THE DATA:

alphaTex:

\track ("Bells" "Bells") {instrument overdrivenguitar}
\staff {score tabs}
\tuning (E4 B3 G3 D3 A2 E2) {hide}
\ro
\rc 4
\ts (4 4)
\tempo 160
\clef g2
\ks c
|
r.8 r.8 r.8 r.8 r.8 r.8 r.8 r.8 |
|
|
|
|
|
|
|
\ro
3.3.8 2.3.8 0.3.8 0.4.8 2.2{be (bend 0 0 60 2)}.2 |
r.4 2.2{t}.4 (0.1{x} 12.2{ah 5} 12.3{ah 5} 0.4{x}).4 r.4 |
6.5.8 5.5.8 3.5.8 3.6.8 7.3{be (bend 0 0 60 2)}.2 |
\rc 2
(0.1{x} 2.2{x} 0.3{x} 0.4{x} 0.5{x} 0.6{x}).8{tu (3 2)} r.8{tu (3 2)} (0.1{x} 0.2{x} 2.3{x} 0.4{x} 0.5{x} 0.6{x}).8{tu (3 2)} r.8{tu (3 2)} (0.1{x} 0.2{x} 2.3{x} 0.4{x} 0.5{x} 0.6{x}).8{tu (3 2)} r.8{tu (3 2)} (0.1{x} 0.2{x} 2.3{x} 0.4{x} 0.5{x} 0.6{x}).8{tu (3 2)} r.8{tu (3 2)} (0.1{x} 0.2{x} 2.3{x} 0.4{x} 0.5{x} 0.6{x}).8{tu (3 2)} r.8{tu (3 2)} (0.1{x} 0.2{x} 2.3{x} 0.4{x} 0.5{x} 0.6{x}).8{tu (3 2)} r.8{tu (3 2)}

REQUIRED TASK: Find each line in the entries above that contains the string "bend", matching case, and copy those lines out in full.

SOLVED EXERCISE:
3.3.8 2.3.8 0.3.8 0.4.8 2.2{be (bend 0 0 60 2)}.2 |
6.5.8 5.5.8 3.5.8 3.6.8 7.3{be (bend 0 0 60 2)}.2 |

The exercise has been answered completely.